Predicting the age of abalone from physical measurements. The age of abalone is determined by cutting the shell through the cone, staining it, and counting the number of rings through a microscope -- a boring and time-consuming task. Instead, other measurements, which are easier to obtain, are used to predict the age. Details can be found at https://archive.ics.uci.edu/ml/datasets/Abalone
### Problem approached using Regression.

### Importing the libraries and dataset.

In [46]:

import numpy as np
import matplotlib.pyplot as plt
import pandas as pd
dataset = pd.read_csv('abalone.csv',header = None)

## DATA PRE-PROCESSING.
### Seperating the feauture and target columns.

In [47]:
X = dataset.iloc[:, :-1].values
y = dataset.iloc[:,-1].values

### Encoding catogorical variables such as the sex (M/F) column.
#### No normalization required as all feauture columns are already normalised ij the given data

In [48]:
from sklearn.preprocessing import LabelEncoder, OneHotEncoder

#encode the gender variable
encoder = LabelEncoder()
X[:,0] = encoder.fit_transform(X[:,0])
onehot = OneHotEncoder(categorical_features=[0])
X = onehot.fit_transform(X).toarray()

#remove one of the one-hot encodes dummy feature columns - dummy variable trap
X=X[:,1:]


### Splitting the dataset into the Training set and Test set.
__Given the dataset is quite small ~ 4000 rows: 10% is reserved for the test set__

In [49]:
from sklearn.model_selection import train_test_split
X_train, X_test, y_train, y_test = train_test_split(X, y, test_size = 0.1, random_state = 0)

## MODEL CONSTRUCTION
### Fitting regressor to the Training set and building RandomForest Model

In [50]:
# Fitting regressor to the Training set
from sklearn.ensemble import RandomForestRegressor
regressor = RandomForestRegressor(n_estimators=500, random_state= 0)
regressor.fit(X_train,y_train)
 

RandomForestRegressor(bootstrap=True, criterion='mse', max_depth=None,
           max_features='auto', max_leaf_nodes=None,
           min_impurity_decrease=0.0, min_impurity_split=None,
           min_samples_leaf=1, min_samples_split=2,
           min_weight_fraction_leaf=0.0, n_estimators=500, n_jobs=1,
           oob_score=False, random_state=0, verbose=0, warm_start=False)

### Predicting the Test set values. 

In [51]:
y_pred = regressor.predict(X_test)

## CALCULATING PERFORMANCE OF REGRESSOR MODEL

In [53]:

from sklearn.metrics import  r2_score,mean_squared_error
score = r2_score(y_test, y_pred)
mse = mean_squared_error(y_test, y_pred)
print(f'Coeff. of Determination: {score}')
print(f'Mean Sq.

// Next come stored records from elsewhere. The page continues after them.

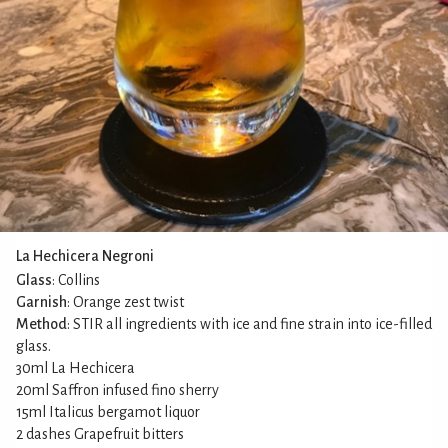
La Hechicera Negroni
Glass
: Collins
Garnish
: Orange zest twist
Method
: STIR all ingredients with ice and fine strain into ice-filled
glass.
30ml La Hechicera
20ml Saffron infused fino sherry
15ml Italicus bergamot liquor
2 dashes Grapefruit bitters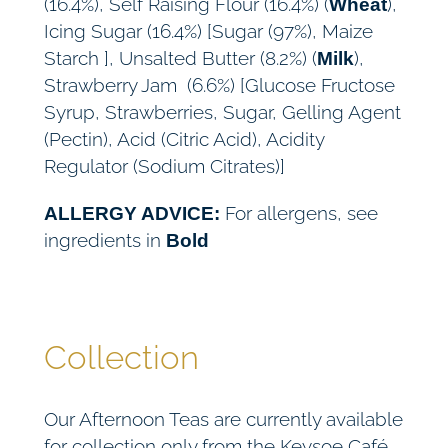
(16.4%), Self Raising Flour (16.4%) (
),
Wheat
Icing Sugar (16.4%) [Sugar (97%), Maize
Starch ], Unsalted Butter (8.2%) (
),
Milk
Strawberry Jam (6.6%) [Glucose Fructose
Syrup, Strawberries, Sugar, Gelling Agent
(Pectin), Acid (Citric Acid), Acidity
Regulator (Sodium Citrates)]
For allergens, see
ALLERGY ADVICE:
ingredients in
Bold
Collection
Our Afternoon Teas are currently available
for collection only from the Keysoe Café,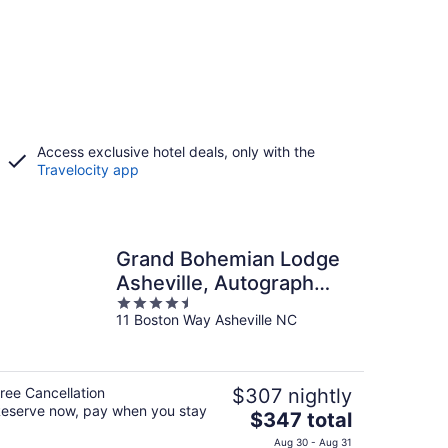
Access exclusive hotel deals, only with the
Travelocity app
Grand Bohemian Lodge
Asheville, Autograph
4.5
Collection®
11 Boston Way Asheville NC
out
of
5
ree Cancellation
$307 nightly
eserve now, pay when you stay
The
$347 total
price
Aug 30 - Aug 31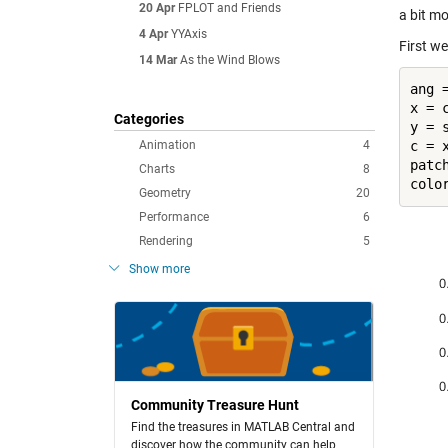
20 Apr
FPLOT and Friends
a bit mo
4 Apr
YYAxis
First we
14 Mar
As the Wind Blows
ang =
x = c
Categories
y = s
Animation
4
c = x
patc
Charts
8
Geometry
20
Performance
6
Rendering
5
Show more
Community Treasure Hunt
Find the treasures in MATLAB Central and
discover how the community can help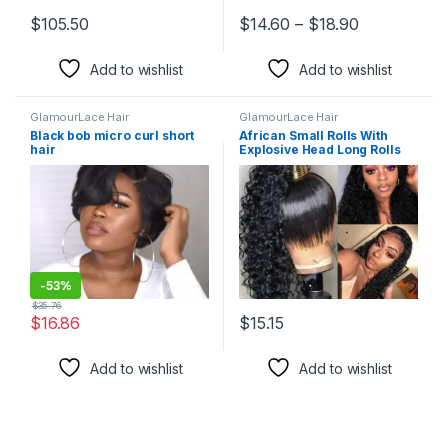
Price range
$
105.50
$
14.60
–
$
18.90
This product has multiple variants. The options may be chosen 
This product has multiple varia
Add to wishlist
Add to wishlist
GlamourLace Hair
GlamourLace Hair
Black bob micro curl short
African Small Rolls With
hair
Explosive Head Long Rolls
-
53%
$
35.76
$
16.86
$
15.15
This product has multiple variants. The options may be chosen 
This product has multiple varia
Add to wishlist
Add to wishlist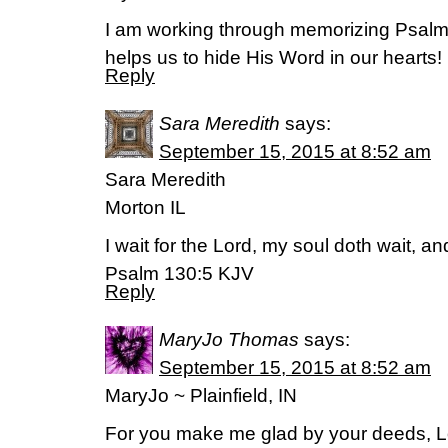
I am working through memorizing Psalm
helps us to hide His Word in our hearts!
Reply
Sara Meredith
says:
September 15, 2015 at 8:52 am
Sara Meredith
Morton IL
I wait for the Lord, my soul doth wait, a
Psalm 130:5 KJV
Reply
MaryJo Thomas
says:
September 15, 2015 at 8:52 am
MaryJo ~ Plainfield, IN
For you make me glad by your deeds, Lor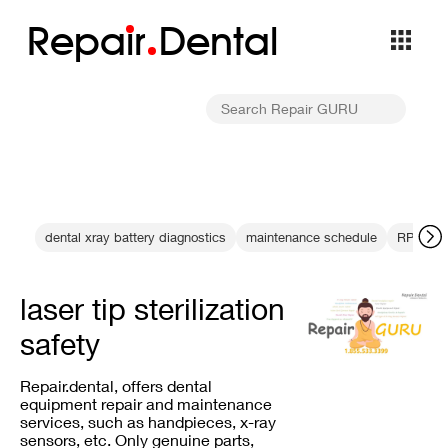
Repa
i
r
Dental
dental xray battery diagnostics
maintenance schedule
RPM tes
laser tip sterilization
safety
Repair.dental, offers dental
equipment repair and maintenance
services, such as handpieces, x-ray
sensors, etc. Only genuine parts,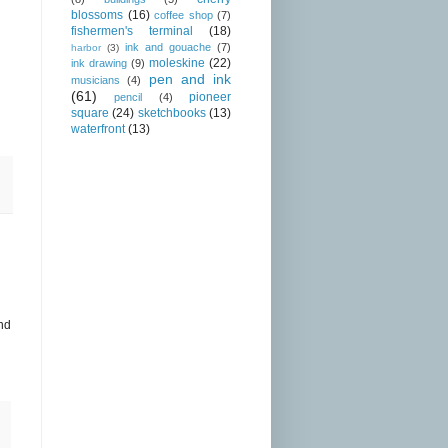
blossoms
(16)
coffee shop
(7)
fishermen's terminal
(18)
ink and gouache
(7)
harbor
(3)
moleskine
(22)
ink drawing
(9)
pen and ink
musicians
(4)
(61)
pioneer
pencil
(4)
square
(24)
sketchbooks
(13)
waterfront
(13)
and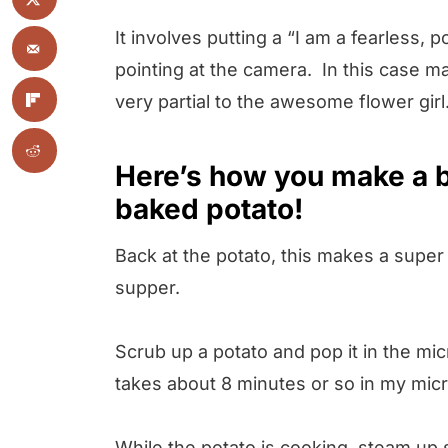
It involves putting a “I am a fearless
pointing at the camera. In this case ma
very partial to the awesome flower girl
Here’s how you make a b
baked potato!
Back at the potato, this makes a super 
supper.
Scrub up a potato and pop it in the micr
takes about 8 minutes or so in my mic
While the potato is cooking, steam up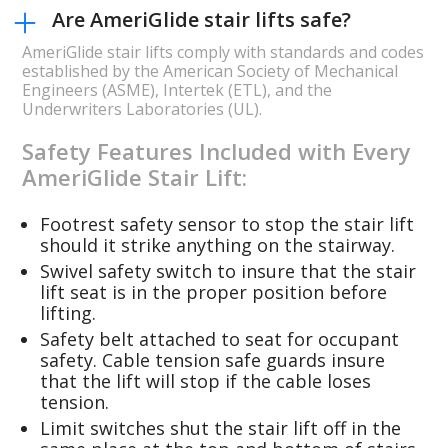
Are AmeriGlide stair lifts safe?
AmeriGlide stair lifts comply with standards and codes
established by the American Society of Mechanical
Engineers (ASME), Intertek (ETL), and the
Underwriters Laboratories (UL).
Safety Features Included with Every
AmeriGlide Stair Lift:
Footrest safety sensor to stop the stair lift
should it strike anything on the stairway.
Swivel safety switch to insure that the stair
lift seat is in the proper position before
lifting.
Safety belt attached to seat for occupant
safety. Cable tension safe guards insure
that the lift will stop if the cable loses
tension.
Limit switches shut the stair lift off in the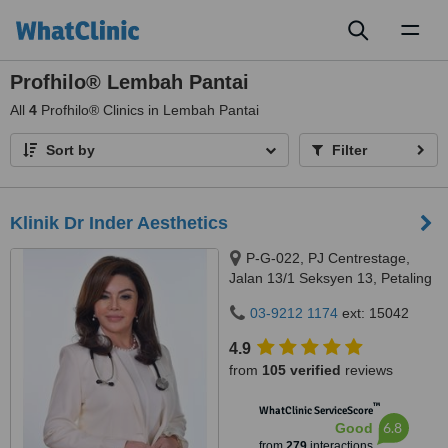
Toggl
naviga
Profhilo® Lembah Pantai
All
4
Profhilo® Clinics in Lembah Pantai
Sort by
Filter
Klinik Dr Inder Aesthetics
P-G-022, PJ Centrestage,
Jalan 13/1 Seksyen 13, Petaling
Jaya, 46200
03-9212 1174
ext: 15042
4.9
from
105 verified
reviews
™
WhatClinic ServiceScore
6.8
Good
from
279
interactions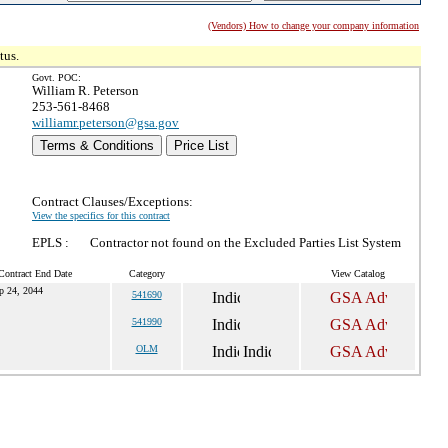
(Vendors) How to change your company information
tus.
Govt. POC:
William R. Peterson
253-561-8468
williamr.peterson@gsa.gov
Terms & Conditions
Price List
Contract Clauses/Exceptions:
View the specifics for this contract
EPLS :
Contractor not found on the Excluded Parties List System
Contract End Date
Category
View Catalog
p 24, 2044
541690
541990
OLM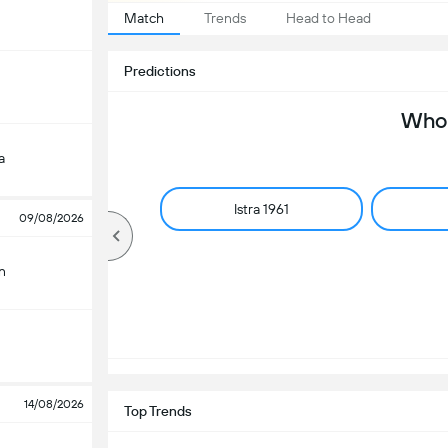
Match
Trends
Head to Head
Predictions
Who 
a
Istra 1961
09/08/2026
n
14/08/2026
Top Trends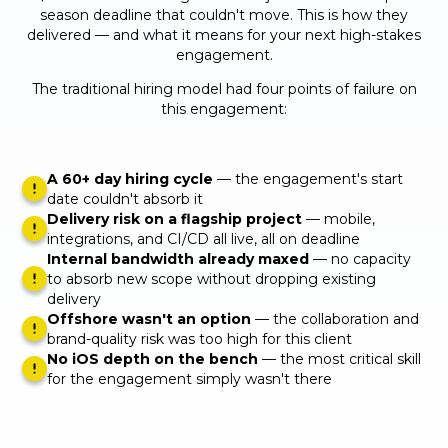
season deadline that couldn't move. This is how they
delivered — and what it means for your next high-stakes
engagement.
The traditional hiring model had four points of failure on
this engagement:
A 60+ day hiring cycle
— the engagement's start
date couldn't absorb it
Delivery risk on a flagship project
— mobile,
integrations, and CI/CD all live, all on deadline
Internal bandwidth already maxed
— no capacity
to absorb new scope without dropping existing
delivery
Offshore wasn't an option
— the collaboration and
brand-quality risk was too high for this client
No iOS depth on the bench
— the most critical skill
for the engagement simply wasn't there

Error: {mse}')

Coeff. of Determination: 0.5825935841031324
Mean Sq. Error: 4.524926449760765


## CONCLUSIONS:

Model has an __R2 Score__ of 0.582 which is average performance but after trying out a bunch of different models including Lin/Polynomial, SVR, just Decision Tree Regression and finally Random Forests; the result is that **RandomForests with about 500-1000 trees performed the best** for me. ANN's were not used considering the data to be quite less to recieve any major performance benefit.

### Model can be further tuned using  _regularization_ and _Grid  Search_ but no significant performance boost is expected given the small data set and large number of feature columns.